====== TEKS BACAAN ======

JAKARTA – Mulai bulan September ini, sebagian besar sekolah di Indonesia sudah memberlakukan pembelajaran tatap muka (PTM) terbatas seiring melandainya pandemi Covid-19 di Tanah Air. PTM terbatas diizinkan untuk daerah dengan status PPKM level 1 sampai 3.
Meski wajib berlangsung dengan protokol kesehatan yang ketat, kenyataannya PTM masih menimbulkan keresahan bagi para orang tua. Di satu sisi, diakui pembelajaran jarak jauh membuat kualitas pendidikan anak menurun.
Meskipun begitu, di sisi lain interaksi fisik saat PTM dikhawatirkan menjadi penyebab penularan Covid-19 di lingkungan sekolah. Influencer Zee Zee Shahab, yang merupakan ibu dari dua anak, mengakui bahwa pembelajaran jarak jauh (PJJ) yang berlangsung hampir dua tahun ini bukan metode yang ideal.

====== ITEM YANG DIBERIKAN ======

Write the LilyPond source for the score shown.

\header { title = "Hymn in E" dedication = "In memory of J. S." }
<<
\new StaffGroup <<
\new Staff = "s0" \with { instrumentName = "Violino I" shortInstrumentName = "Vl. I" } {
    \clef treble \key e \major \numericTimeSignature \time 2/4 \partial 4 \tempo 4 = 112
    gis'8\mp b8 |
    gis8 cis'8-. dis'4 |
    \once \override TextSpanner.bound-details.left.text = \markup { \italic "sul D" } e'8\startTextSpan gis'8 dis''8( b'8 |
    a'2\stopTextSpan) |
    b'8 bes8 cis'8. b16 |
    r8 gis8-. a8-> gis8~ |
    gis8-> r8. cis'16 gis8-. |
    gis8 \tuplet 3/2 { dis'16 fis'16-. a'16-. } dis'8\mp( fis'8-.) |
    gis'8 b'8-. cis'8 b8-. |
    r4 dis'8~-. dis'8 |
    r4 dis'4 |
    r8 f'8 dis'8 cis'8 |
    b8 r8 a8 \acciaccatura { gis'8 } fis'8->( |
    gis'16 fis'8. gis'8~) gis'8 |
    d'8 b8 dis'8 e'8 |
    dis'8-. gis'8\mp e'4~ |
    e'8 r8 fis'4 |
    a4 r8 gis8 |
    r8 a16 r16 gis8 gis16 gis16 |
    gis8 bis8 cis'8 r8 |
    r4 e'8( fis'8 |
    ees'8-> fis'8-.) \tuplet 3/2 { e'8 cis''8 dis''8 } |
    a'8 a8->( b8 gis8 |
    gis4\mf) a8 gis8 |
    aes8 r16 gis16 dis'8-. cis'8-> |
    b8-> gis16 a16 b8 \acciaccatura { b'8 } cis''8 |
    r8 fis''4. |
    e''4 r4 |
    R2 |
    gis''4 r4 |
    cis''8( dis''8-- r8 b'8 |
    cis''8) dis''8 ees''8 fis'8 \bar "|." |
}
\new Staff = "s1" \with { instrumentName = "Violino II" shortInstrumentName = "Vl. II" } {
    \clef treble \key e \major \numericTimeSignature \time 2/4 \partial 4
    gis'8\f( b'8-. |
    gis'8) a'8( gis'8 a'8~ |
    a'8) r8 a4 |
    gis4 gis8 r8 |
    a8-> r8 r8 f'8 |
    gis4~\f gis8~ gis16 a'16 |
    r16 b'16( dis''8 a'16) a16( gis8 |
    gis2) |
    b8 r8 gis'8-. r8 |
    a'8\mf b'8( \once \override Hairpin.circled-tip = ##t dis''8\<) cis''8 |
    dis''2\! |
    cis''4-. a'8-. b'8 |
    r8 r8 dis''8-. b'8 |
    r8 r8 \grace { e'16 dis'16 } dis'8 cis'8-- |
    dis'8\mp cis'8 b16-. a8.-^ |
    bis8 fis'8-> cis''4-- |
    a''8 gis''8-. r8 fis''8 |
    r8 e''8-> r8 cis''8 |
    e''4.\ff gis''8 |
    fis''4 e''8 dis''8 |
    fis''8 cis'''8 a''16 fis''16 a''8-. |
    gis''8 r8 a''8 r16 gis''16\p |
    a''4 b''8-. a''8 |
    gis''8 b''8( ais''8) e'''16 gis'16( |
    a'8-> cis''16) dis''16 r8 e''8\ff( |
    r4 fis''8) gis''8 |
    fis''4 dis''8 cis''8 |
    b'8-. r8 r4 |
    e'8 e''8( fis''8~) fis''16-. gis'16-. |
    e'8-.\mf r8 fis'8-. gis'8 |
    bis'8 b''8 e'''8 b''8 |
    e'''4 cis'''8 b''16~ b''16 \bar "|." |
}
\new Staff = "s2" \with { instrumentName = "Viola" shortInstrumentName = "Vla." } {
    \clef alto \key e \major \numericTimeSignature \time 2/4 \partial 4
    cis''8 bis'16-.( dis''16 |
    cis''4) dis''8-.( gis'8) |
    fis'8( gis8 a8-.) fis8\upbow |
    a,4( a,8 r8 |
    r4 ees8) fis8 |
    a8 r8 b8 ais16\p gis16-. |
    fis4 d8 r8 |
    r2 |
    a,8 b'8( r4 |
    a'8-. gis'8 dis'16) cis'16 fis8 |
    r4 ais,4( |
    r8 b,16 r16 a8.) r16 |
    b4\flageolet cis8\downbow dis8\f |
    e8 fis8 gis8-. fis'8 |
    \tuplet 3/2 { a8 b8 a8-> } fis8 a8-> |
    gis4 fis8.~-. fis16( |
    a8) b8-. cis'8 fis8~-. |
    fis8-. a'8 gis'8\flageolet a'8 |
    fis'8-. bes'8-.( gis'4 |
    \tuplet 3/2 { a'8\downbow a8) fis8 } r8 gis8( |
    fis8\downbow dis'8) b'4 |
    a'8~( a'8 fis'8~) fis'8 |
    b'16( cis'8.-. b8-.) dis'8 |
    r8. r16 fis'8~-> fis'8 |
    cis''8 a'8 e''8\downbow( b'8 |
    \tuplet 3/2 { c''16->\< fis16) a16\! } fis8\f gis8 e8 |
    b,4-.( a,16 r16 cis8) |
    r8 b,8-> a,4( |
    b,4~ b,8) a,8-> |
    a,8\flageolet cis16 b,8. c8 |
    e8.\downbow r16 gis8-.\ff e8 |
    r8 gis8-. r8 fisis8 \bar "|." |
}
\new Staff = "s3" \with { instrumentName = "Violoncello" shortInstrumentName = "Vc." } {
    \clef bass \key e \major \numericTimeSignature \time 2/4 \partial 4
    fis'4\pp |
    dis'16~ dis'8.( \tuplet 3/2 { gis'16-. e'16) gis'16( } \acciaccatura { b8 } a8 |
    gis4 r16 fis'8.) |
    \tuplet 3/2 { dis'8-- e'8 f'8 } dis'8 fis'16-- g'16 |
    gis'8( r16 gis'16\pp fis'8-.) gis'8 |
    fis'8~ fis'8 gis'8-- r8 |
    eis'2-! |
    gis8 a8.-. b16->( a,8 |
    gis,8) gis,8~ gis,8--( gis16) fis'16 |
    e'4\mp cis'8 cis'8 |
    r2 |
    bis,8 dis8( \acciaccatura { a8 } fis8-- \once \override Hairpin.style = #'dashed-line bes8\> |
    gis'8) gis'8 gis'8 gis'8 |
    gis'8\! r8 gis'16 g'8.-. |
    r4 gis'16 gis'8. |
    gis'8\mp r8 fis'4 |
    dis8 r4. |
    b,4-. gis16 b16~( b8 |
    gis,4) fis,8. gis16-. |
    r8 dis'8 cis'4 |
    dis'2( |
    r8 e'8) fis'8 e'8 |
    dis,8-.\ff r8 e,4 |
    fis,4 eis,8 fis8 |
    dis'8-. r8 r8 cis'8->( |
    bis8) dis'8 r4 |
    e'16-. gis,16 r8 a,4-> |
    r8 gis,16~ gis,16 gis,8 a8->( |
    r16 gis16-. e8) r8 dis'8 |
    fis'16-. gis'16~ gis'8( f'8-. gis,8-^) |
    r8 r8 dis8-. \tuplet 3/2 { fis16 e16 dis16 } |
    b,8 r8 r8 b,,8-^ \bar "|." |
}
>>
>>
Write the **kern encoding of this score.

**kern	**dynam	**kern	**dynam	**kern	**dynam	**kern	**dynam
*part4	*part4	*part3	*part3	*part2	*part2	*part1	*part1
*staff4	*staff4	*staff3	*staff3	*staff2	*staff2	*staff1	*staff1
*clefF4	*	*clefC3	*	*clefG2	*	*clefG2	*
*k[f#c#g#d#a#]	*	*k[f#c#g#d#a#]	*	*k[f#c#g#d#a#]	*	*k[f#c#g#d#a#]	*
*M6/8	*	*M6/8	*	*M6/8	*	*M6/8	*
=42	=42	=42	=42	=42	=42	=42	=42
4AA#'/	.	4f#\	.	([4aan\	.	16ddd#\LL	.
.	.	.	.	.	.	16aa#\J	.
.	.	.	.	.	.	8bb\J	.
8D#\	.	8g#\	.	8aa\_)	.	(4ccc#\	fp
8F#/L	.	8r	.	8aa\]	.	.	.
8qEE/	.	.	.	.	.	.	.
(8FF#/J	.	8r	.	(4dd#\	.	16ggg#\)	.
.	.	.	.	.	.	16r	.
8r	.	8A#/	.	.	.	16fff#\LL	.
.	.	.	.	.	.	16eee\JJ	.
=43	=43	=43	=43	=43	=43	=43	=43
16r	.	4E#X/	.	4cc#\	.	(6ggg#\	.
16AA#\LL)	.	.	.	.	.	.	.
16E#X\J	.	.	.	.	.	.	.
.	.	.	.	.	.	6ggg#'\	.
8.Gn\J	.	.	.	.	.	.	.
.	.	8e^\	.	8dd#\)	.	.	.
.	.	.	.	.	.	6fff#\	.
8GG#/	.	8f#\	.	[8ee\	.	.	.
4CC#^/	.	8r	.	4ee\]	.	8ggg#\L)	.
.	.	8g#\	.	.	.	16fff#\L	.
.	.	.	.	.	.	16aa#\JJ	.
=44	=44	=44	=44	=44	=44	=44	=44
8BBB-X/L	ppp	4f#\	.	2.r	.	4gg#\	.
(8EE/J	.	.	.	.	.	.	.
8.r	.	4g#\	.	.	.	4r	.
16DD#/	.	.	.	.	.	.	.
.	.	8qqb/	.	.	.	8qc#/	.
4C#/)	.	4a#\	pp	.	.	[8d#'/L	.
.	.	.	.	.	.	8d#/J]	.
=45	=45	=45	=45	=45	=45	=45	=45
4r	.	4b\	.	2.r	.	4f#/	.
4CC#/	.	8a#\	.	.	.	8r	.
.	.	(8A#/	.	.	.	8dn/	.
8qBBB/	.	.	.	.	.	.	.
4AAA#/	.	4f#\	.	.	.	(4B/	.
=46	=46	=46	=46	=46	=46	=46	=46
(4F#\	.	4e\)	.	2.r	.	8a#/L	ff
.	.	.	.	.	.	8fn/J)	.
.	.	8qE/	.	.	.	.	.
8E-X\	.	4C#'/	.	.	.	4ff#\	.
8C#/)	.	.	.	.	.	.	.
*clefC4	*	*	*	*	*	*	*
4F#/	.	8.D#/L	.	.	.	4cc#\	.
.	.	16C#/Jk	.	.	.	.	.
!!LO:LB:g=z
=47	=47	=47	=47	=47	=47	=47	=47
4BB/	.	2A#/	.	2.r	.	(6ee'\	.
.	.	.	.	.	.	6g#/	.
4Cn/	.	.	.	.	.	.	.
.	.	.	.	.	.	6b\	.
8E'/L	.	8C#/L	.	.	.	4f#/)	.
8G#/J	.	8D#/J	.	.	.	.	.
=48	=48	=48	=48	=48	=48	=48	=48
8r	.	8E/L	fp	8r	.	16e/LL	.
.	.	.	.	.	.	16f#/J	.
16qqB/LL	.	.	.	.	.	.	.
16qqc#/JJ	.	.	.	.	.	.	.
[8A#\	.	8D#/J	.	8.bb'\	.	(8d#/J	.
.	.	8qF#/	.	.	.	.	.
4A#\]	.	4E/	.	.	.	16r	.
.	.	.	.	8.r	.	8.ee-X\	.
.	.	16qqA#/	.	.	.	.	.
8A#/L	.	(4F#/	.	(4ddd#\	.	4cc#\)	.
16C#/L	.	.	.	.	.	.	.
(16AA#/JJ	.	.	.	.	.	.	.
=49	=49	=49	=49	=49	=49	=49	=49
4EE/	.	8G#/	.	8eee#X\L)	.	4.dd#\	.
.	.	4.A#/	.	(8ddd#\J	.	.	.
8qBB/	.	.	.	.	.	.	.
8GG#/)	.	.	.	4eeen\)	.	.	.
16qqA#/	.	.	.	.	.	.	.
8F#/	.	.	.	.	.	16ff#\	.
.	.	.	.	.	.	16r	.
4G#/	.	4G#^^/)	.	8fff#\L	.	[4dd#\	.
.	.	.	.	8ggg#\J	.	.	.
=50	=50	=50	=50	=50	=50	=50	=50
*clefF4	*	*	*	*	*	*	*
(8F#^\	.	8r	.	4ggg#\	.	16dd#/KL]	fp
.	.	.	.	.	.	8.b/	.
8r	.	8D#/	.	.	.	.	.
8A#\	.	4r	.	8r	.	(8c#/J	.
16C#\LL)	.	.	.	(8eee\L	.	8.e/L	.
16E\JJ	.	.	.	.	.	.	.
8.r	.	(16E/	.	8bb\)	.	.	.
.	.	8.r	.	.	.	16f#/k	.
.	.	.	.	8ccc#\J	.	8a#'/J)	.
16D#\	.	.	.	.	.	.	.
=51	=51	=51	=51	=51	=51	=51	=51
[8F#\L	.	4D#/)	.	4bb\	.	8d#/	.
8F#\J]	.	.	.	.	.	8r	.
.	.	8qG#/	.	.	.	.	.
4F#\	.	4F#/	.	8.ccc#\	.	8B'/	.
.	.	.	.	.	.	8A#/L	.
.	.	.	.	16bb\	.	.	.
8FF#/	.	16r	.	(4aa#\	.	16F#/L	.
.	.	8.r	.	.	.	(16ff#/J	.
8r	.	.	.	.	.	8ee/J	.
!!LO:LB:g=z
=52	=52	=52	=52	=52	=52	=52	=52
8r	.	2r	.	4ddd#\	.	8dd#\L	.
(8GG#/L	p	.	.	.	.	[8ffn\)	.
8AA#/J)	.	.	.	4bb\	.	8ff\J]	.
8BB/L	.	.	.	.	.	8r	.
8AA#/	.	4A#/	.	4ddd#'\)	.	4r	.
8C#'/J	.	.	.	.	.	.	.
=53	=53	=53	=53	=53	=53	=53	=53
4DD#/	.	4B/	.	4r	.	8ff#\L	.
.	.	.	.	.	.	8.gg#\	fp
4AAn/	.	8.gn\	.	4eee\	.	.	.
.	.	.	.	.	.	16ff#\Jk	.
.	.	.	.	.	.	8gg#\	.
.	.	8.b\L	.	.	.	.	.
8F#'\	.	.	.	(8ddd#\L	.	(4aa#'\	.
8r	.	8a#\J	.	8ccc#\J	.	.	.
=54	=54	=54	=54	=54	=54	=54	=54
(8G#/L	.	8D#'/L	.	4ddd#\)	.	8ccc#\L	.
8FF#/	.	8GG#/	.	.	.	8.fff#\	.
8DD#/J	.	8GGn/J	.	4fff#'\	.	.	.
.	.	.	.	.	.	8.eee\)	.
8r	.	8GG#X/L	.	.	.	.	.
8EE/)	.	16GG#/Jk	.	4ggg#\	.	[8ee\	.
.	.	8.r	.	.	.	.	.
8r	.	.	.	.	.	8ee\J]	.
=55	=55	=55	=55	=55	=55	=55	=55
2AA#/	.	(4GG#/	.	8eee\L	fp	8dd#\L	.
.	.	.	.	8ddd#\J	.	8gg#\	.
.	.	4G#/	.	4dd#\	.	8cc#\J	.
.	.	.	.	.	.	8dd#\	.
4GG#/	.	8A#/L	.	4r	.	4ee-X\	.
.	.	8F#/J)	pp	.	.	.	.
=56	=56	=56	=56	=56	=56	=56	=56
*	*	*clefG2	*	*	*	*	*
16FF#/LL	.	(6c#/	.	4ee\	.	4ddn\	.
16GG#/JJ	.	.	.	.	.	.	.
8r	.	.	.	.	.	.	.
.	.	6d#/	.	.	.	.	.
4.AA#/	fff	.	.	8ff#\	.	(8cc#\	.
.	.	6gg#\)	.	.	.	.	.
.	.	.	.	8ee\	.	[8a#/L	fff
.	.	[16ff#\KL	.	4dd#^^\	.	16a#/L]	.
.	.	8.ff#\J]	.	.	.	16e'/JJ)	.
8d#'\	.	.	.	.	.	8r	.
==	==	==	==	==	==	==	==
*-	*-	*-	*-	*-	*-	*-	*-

======

DAFTAR TUGAS ::
• a. Salin bagian teks bacaan mulai dari "JAKARTA – Mulai" sampai dengan "1 sampai 3.".
• b. Menurut teks bacaan, daerah dengan status apa yang diizinkan menjalankan PTM terbatas?

KUNCI JAWABAN ::
• a.
JAKARTA – Mulai bulan September ini, sebagian besar sekolah di Indonesia sudah memberlakukan pembelajaran tatap muka (PTM) terbatas seiring melandainya pandemi Covid-19 di Tanah Air. PTM terbatas diizinkan untuk daerah dengan status PPKM level 1 sampai 3.

• b. Daerah dengan status PPKM level 1 sampai 3.